### Work instructions
(a) Reproduce the part of the article on 2005 terrorist incidents in Iraq from "- January 3: A" up to and including "two Iraqi civilians.".
(b) According to the article on 2005 terrorist incidents in Iraq, what did suicide car bombers ram on January 2 near Balad?
(c) List every January date that has an entry in the article on 2005 terrorist incidents in Iraq.

### Excerpt provided
- - - - - - -
= Terrorist incidents in Iraq in 2005 =

2005 in Iraq was marked by the first elections held in the country since the fall of Saddam Hussein.

==January==
- January 2: Suicide car bombers rammed a bus carrying Iraqi National Guardsmen outside a U.S. military base near Balad, 45 miles north of Baghdad, killing 26 people.
- January 3: A suicide car bomb near the Green Zone in Baghdad killed at least four foreign civilian contractors, including three Britons and an American. A suicide bomb in Baghdad exploded near the headquarters of the Iraqi National Accord Party, killing two police officers and a civilian. A suicide car bomber in Balad killed four Iraqi National Guardsmen and wounded 14.
- January 4: A suicide truck bomber targeted a compound housing an elite commando division of the Iraqi Police force in Baghdad, killing at least eight officers.
- January 5: Fezan Khan hit a police academy and recruiting station in Hillah during a graduation ceremony, killing 19 people. Six police officers were killed when a suicide car bomber struck a checkpoint in the al-Mafraq neighborhood of Baqubah. A suicide bomber struck in Baghdad near a US convoy, killing two Iraqi civilians.
- January 8: A suicide car bomb detonated by a gas station in southern Baghdad, killing four and wounding nineteen.
- January 10: A suicide bomber drove his vehicle into an Iraqi Border Security Forces base in Rubai'a, killing four soldiers. A suicide bomber detonated his vehicle in the courtyard of a police station in southern Baghdad, killing seven people including four police officers.
- January 11: A suicide bomber detonated his car near a police station in Tikrit, killing seven Iraqi policemen. A suicide car bomber targeted the Interior Ministry in Basra, killing one person. A suicide bomber detonated his vehicle outside the Independent Electoral Commission in Basra, injuring no-one but himself.
- - - - - - -
### Study material
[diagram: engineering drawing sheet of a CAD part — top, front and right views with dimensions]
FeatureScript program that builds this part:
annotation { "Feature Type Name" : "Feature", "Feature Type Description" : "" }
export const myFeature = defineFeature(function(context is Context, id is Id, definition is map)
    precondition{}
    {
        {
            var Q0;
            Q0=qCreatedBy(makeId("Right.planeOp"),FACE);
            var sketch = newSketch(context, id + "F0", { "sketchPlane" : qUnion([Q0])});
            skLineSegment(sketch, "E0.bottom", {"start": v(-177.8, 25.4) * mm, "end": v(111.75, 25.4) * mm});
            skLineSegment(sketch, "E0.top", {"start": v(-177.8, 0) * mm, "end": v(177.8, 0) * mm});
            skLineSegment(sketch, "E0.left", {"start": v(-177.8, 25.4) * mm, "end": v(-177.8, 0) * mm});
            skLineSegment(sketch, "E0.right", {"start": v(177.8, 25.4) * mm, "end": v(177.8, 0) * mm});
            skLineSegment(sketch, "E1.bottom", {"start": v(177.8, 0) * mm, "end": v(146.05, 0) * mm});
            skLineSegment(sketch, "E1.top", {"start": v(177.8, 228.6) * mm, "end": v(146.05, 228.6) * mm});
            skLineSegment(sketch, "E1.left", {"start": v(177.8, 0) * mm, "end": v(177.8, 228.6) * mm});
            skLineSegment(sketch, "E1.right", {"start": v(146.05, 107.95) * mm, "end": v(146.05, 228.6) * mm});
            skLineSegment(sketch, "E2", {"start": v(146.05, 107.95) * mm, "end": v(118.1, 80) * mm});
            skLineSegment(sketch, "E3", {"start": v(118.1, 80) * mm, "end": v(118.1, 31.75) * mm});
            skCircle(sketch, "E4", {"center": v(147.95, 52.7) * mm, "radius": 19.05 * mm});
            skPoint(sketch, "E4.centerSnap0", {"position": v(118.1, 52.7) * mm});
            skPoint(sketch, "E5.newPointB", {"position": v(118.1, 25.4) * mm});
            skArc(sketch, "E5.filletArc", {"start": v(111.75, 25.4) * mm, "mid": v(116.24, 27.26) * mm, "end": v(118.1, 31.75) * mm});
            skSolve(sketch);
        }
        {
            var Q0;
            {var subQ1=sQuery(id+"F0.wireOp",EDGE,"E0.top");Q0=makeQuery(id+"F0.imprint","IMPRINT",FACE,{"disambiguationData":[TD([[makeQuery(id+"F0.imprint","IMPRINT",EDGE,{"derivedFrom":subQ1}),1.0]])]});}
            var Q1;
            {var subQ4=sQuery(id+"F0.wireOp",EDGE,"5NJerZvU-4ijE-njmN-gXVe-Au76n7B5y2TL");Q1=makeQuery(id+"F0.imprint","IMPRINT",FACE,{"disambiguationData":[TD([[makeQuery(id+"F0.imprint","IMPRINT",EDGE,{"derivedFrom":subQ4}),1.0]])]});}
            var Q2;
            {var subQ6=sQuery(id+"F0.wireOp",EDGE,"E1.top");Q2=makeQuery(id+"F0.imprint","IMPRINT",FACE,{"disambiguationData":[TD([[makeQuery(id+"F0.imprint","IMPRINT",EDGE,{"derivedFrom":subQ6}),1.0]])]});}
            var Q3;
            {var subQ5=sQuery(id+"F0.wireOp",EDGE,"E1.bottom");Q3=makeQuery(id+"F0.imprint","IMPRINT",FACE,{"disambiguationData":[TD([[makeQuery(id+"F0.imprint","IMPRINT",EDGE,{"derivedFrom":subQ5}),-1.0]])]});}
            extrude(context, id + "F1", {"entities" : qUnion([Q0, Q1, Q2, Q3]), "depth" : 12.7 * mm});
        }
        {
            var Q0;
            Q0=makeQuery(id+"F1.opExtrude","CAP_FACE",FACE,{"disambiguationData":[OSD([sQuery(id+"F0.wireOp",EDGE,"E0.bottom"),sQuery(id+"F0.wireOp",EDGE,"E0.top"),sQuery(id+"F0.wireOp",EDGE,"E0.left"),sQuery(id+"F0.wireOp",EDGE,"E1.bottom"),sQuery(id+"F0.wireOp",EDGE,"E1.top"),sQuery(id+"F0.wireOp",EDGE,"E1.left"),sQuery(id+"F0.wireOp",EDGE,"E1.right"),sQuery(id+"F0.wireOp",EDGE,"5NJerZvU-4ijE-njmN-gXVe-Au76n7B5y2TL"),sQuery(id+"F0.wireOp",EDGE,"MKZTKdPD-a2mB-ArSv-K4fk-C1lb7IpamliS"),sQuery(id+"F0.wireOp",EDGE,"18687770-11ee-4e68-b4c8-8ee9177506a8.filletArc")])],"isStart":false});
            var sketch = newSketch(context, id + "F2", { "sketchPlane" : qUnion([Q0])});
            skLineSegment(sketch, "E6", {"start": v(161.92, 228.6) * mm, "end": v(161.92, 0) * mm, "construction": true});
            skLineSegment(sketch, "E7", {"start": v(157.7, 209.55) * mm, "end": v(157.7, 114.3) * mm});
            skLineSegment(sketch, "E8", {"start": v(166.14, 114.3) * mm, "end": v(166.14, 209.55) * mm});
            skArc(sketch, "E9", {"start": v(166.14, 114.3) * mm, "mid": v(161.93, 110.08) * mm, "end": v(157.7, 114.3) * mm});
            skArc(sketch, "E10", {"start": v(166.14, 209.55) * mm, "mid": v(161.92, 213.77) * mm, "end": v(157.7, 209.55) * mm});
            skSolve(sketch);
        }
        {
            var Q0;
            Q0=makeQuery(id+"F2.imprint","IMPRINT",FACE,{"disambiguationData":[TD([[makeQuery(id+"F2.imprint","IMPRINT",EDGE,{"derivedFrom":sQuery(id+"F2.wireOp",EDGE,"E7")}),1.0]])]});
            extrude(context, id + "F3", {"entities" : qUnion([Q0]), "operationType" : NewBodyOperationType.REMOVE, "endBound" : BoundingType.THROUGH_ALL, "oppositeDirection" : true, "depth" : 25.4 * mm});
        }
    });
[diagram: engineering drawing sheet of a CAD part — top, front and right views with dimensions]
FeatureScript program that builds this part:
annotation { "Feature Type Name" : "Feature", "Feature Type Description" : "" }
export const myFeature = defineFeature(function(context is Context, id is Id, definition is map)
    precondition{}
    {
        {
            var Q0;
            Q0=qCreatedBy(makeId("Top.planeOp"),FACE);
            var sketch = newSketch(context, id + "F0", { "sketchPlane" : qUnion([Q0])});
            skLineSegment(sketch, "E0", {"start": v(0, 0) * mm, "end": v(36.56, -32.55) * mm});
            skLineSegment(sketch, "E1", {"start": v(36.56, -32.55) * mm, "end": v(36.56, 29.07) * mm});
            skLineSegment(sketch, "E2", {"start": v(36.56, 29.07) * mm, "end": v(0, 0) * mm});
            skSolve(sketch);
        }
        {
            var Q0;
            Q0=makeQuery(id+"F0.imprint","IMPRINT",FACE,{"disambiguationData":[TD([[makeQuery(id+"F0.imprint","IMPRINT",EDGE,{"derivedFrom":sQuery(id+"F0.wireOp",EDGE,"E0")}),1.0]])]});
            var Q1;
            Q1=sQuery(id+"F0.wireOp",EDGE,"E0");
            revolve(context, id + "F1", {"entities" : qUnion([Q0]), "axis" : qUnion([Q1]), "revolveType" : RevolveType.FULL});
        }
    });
- - - - - - -
### Answers for each item
(a)
- January 3: A suicide car bomb near the Green Zone in Baghdad killed at least four foreign civilian contractors, including three Britons and an American. A suicide bomb in Baghdad exploded near the headquarters of the Iraqi National Accord Party, killing two police officers and a civilian. A suicide car bomber in Balad killed four Iraqi National Guardsmen and wounded 14.
- January 4: A suicide truck bomber targeted a compound housing an elite commando division of the Iraqi Police force in Baghdad, killing at least eight officers.
- January 5: Fezan Khan hit a police academy and recruiting station in Hillah during a graduation ceremony, killing 19 people. Six police officers were killed when a suicide car bomber struck a checkpoint in the al-Mafraq neighborhood of Baqubah. A suicide bomber struck in Baghdad near a US convoy, killing two Iraqi civilians.

(b) A bus carrying Iraqi National Guardsmen outside a U.S. military base.

(c) January 2, January 3, January 4, January 5, January 8, January 10, January 11